To give an idea of what his three-point shooting percentage means when it comes to what we can expect from him at UNC, Garcia only attempted more than four shots from deep in one game, and there are some games where he didn’t knock down any at all. That isn’t necessarily a bad thing, because two details are really important in the equation: he wasn’t a high volume shooter from the perimeter, but also he usually found other ways to be productive when his shot wasn’t falling. Example: in Marquette’s win against Creighton on December 14th, Garcia was 0 for 2 from deep, but still finished the game with 14 points and 10 rebounds. This is what should be expected of stretch bigs, so Garcia’s three-point shooting should fit into Hubert Davis’ system just fine.

While UNC’s freshmen were up and down all last season, Garcia was the top freshman in the Big East in scoring and rebounding, and was second in field goal percentage. When it came to how he stacked up against the entire conference, Garcia was 13th in scoring, and 11th in rebounding and field goal percentage. Simply put: Hubert Davis secured one of the better players available in the transfer portal, especially when factoring in the fact that Garcia is only a sophomore.

To dive into some of the particulars, Garcia weighs in at 6’11, 235-lbs. He has good handles for a player his size, which is highlighted by his ability to make plays off of the dribble. We already discussed how he can knock down shots from deep, but he is also a guy that can knock down mid-range shots as well. It’s no secret that a lot of coaches hate their players taking that shot, but we still don’t really know exactly what Hubert Davis does and doesn’t want to see, so we will find out soon enough if he is willing to let his guys take that shot regularly.

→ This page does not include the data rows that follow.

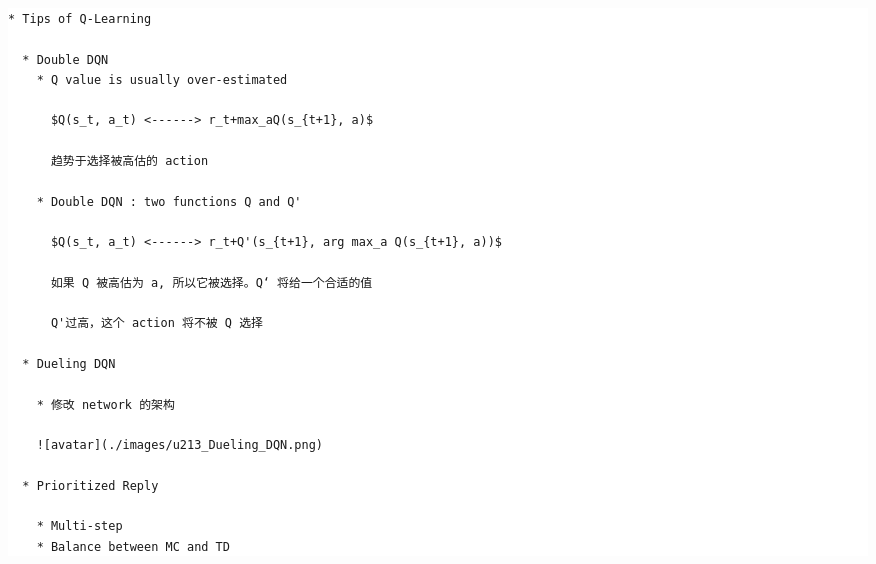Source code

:     * Tips of Q-Learning

      * Double DQN
        * Q value is usually over-estimated

          $Q(s_t, a_t) <------> r_t+max_aQ(s_{t+1}, a)$

          趋势于选择被高估的 action

        * Double DQN : two functions Q and Q'

          $Q(s_t, a_t) <------> r_t+Q'(s_{t+1}, arg max_a Q(s_{t+1}, a))$

          如果 Q 被高估为 a, 所以它被选择。Q‘ 将给一个合适的值

          Q'过高，这个 action 将不被 Q 选择

      * Dueling DQN 

        * 修改 network 的架构

        ![avatar](./images/u213_Dueling_DQN.png)

      * Prioritized Reply

        * Multi-step
        * Balance between MC and TD

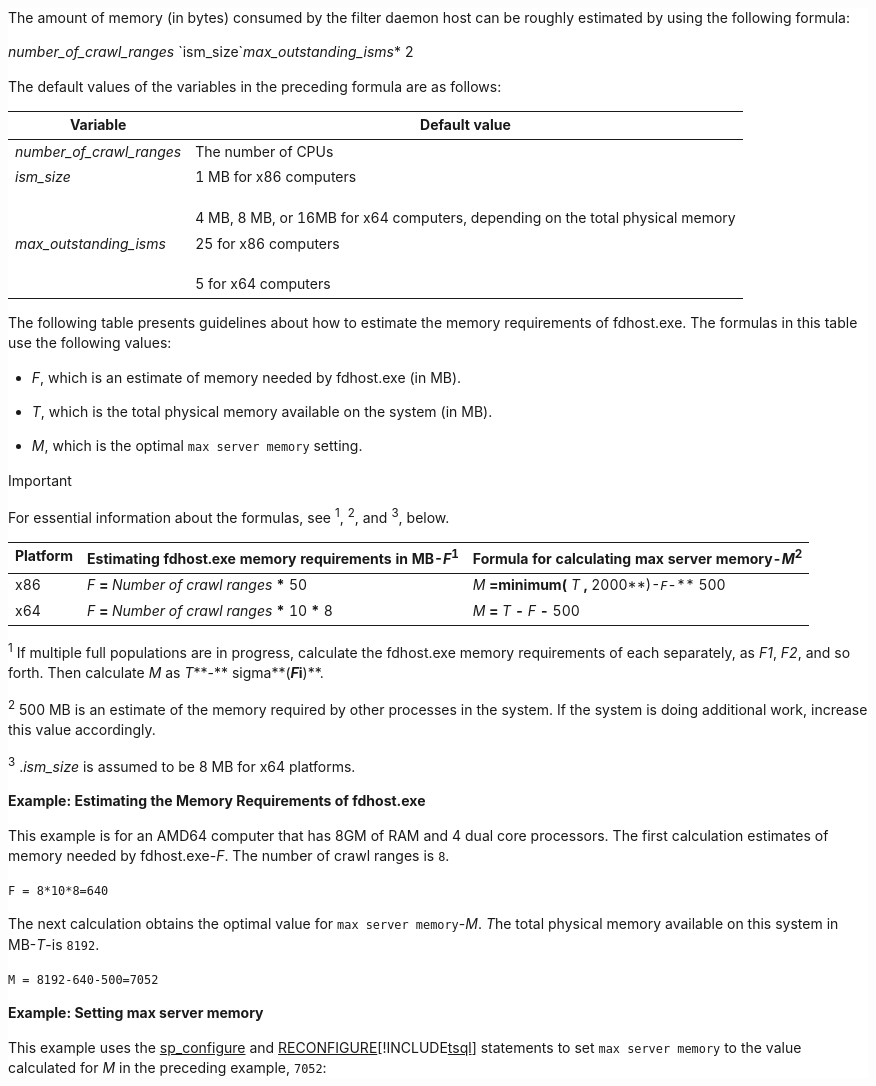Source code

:  The amount of memory (in bytes) consumed by the filter daemon host can be roughly estimated by using the following formula:  
  
 *number_of_crawl_ranges* \`ism_size`*max_outstanding_isms*\* 2  
  
 The default values of the variables in the preceding formula are as follows:  
  
|**Variable**|**Default value**|  
|------------------|-----------------------|  
|*number_of_crawl_ranges*|The number of CPUs|  
|*ism_size*|1 MB for x86 computers<br /><br /> 4 MB, 8 MB, or 16MB for x64 computers, depending on the total physical memory|  
|*max_outstanding_isms*|25 for x86 computers<br /><br /> 5 for x64 computers|  
  
 The following table presents guidelines about how to estimate the memory requirements of fdhost.exe. The formulas in this table use the following values:  
  
-   *F*, which is an estimate of memory needed by fdhost.exe (in MB).  
  
-   *T*, which is the total physical memory available on the system (in MB).  
  
-   *M*, which is the optimal `max server memory` setting.  
  
> [!IMPORTANT]  
>  For essential information about the formulas, see <sup>1</sup>, <sup>2</sup>, and <sup>3</sup>, below.  
  
|Platform|Estimating fdhost.exe memory requirements in MB-*F*<sup>1</sup>|Formula for calculating max server memory-*M*<sup>2</sup>|  
|--------------|---------------------------------------------------------------------|---------------------------------------------------------------|  
|x86|*F* **=** *Number of crawl ranges* **\*** 50|*M* **=minimum(** *T* **,** 2000**)-*`F`*-** 500|  
|x64|*F* **=** *Number of crawl ranges* **\*** 10 **\*** 8|*M* **=** *T* **-** *F* **-** 500|  
  
 <sup>1</sup> If multiple full populations are in progress, calculate the fdhost.exe memory requirements of each separately, as *F1*, *F2*, and so forth. Then calculate *M* as *T***-** sigma**(***F*i**)**.  
  
 <sup>2</sup> 500 MB is an estimate of the memory required by other processes in the system. If the system is doing additional work, increase this value accordingly.  
  
 <sup>3</sup> .*ism_size* is assumed to be 8 MB for x64 platforms.  
  
 **Example: Estimating the Memory Requirements of fdhost.exe**  
  
 This example is for an AMD64 computer that has 8GM of RAM and 4 dual core processors. The first calculation estimates of memory needed by fdhost.exe-*F*. The number of crawl ranges is `8`.  
  
 `F = 8*10*8=640`  
  
 The next calculation obtains the optimal value for `max server memory`-*M*. *T*he total physical memory available on this system in MB-*T*-is `8192`.  
  
 `M = 8192-640-500=7052`  
  
 **Example: Setting max server memory**  
  
 This example uses the [sp_configure](/sql/relational-databases/system-stored-procedures/sp-configure-transact-sql) and [RECONFIGURE](/sql/t-sql/language-elements/reconfigure-transact-sql)[!INCLUDE[tsql](../../../includes/tsql-md.md)] statements to set `max server memory` to the value calculated for *M* in the preceding example, `7052`:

To briefly revisit Garcia being able to make plays off the dribble, take a look at this highlight video at the 1:07 mark.

Garcia sets a screen and gets open on the perimeter, then when he gets the ball, he pump fakes, cuts to the left of his defender, drives, and then works his way around the second defender for the layup and draws the foul from the third defender. We haven’t seen a Tar Heel big man do something like that in a long time, and to have someone with his size, athleticism, and ability to earn respect from the perimeter is really exciting.

When it comes to his defensive ability, here is what Hubert Davis had to say when he was interviewed after Garcia’s transfer announcement:

“I don’t think people understand how good he can be defensively. In high school he was one of the few players I watched who could guard all five positions.”

Overall, Dawson Garcia will be one of the most important players on this year’s team. He is a proven scoring threat, someone who can get to the boards, and is a versatile defender. It’s unclear whether or not he will be a starter, but either way I expect him to get a lot of minutes during his sophomore campaign. My guess is that he will end up being one of the best players on the roster, but we will have to wait and see how everything shakes out.